[WORK REQUEST 1] Can you rewrite the article on Courtney Upshaw between "Visibly tired, Upshaw" and "Ravens' inner circle.", inclusive, with "run stopper" changed to "run defender"?
TEXT FOR ANALYSIS below:
Baltimore Ravens

Hungry for greatness, Ravens' Courtney Upshaw working on pass-rushing skills

Linebacker Courtney Upshaw reaches out for a pass during mandatory organized team activities in June.

Standing at his locker Monday night after a practice spent chasing down running backs and quarterbacks, Courtney Upshaw brooded about a few plays that had eluded him.

Visibly tired, Upshaw shook his head.


"I've got to do better," he said. "We all know I've got to improve. Every year, I want to get better. That's what it's all about."

Quiet and introspective, Upshaw is keenly aware of his NFL reputation — but looking to burnish it. The Ravens' burly strong-side linebacker is known as a stout run stopper whose toughness keeps running backs from scampering outside for first downs. He's anything but flashy.


Upshaw does the dirty work, sacrificing his body and statistics to shove around tight ends and offensive tackles and build a 6-foot-2, 272-pound wall at the line of scrimmage. He's confident he's one of the NFL's top outside linebackers in setting the edge, freeing up his teammates to make plays. There's little glory in that kind of blue-collar assignment, but Upshaw's work is appreciated within the Ravens' inner circle.
End of TEXT FOR ANALYSIS.
INPUT RECORDS below:
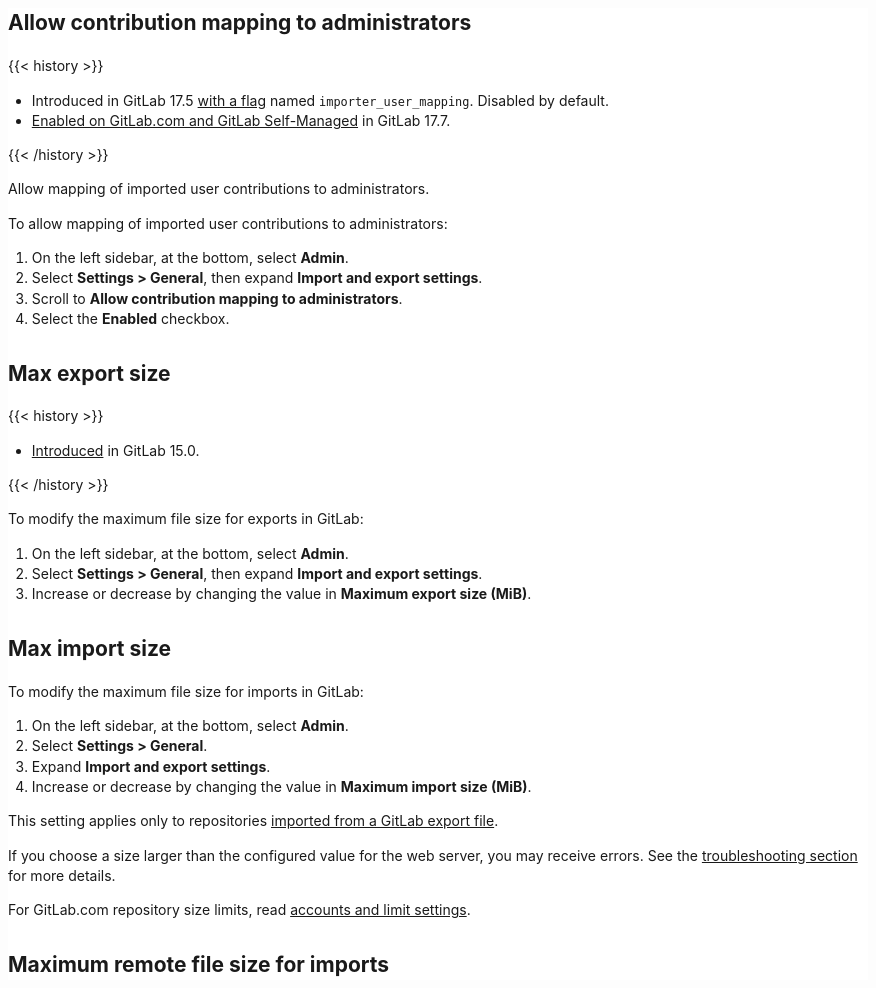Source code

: ## Allow contribution mapping to administrators

{{< history >}}

- Introduced in GitLab 17.5 [with a flag](../feature_flags.md) named `importer_user_mapping`. Disabled by default.
- [Enabled on GitLab.com and GitLab Self-Managed](https://gitlab.com/gitlab-org/gitlab/-/merge_requests/175371) in GitLab 17.7.

{{< /history >}}

Allow mapping of imported user contributions to administrators.

To allow mapping of imported user contributions to administrators:

1. On the left sidebar, at the bottom, select **Admin**.
1. Select **Settings > General**, then expand **Import and export settings**.
1. Scroll to **Allow contribution mapping to administrators**.
1. Select the **Enabled** checkbox.

## Max export size

{{< history >}}

- [Introduced](https://gitlab.com/gitlab-org/gitlab/-/merge_requests/86124) in GitLab 15.0.

{{< /history >}}

To modify the maximum file size for exports in GitLab:

1. On the left sidebar, at the bottom, select **Admin**.
1. Select **Settings > General**, then expand **Import and export settings**.
1. Increase or decrease by changing the value in **Maximum export size (MiB)**.

## Max import size

To modify the maximum file size for imports in GitLab:

1. On the left sidebar, at the bottom, select **Admin**.
1. Select **Settings > General**.
1. Expand **Import and export settings**.
1. Increase or decrease by changing the value in **Maximum import size (MiB)**.

This setting applies only to repositories
[imported from a GitLab export file](../../user/project/settings/import_export.md#import-a-project-and-its-data).

If you choose a size larger than the configured value for the web server,
you may receive errors. See the [troubleshooting section](../settings/account_and_limit_settings.md#troubleshooting) for more
details.

For GitLab.com repository size limits, read [accounts and limit settings](../../user/gitlab_com/_index.md#account-and-limit-settings).

## Maximum remote file size for imports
End of INPUT RECORDS.
[WORK REQUEST 2] Which lines of the listing contain the string "GitLab"? Copy each of them.

[RESPONSE 1]
Visibly tired, Upshaw shook his head.


"I've got to do better," he said. "We all know I've got to improve. Every year, I want to get better. That's what it's all about."

Quiet and introspective, Upshaw is keenly aware of his NFL reputation — but looking to burnish it. The Ravens' burly strong-side linebacker is known as a stout run defender whose toughness keeps running backs from scampering outside for first downs. He's anything but flashy.


Upshaw does the dirty work, sacrificing his body and statistics to shove around tight ends and offensive tackles and build a 6-foot-2, 272-pound wall at the line of scrimmage. He's confident he's one of the NFL's top outside linebackers in setting the edge, freeing up his teammates to make plays. There's little glory in that kind of blue-collar assignment, but Upshaw's work is appreciated within the Ravens' inner circle.

[RESPONSE 2]
- Introduced in GitLab 17.5 [with a flag](../feature_flags.md) named `importer_user_mapping`. Disabled by default.
- [Enabled on GitLab.com and GitLab Self-Managed](https://gitlab.com/gitlab-org/gitlab/-/merge_requests/175371) in GitLab 17.7.
- [Introduced](https://gitlab.com/gitlab-org/gitlab/-/merge_requests/86124) in GitLab 15.0.
To modify the maximum file size for exports in GitLab:
To modify the maximum file size for imports in GitLab:
[imported from a GitLab export file](../../user/project/settings/import_export.md#import-a-project-and-its-data).
For GitLab.com repository size limits, read [accounts and limit settings](../../user/gitlab_com/_index.md#account-and-limit-settings).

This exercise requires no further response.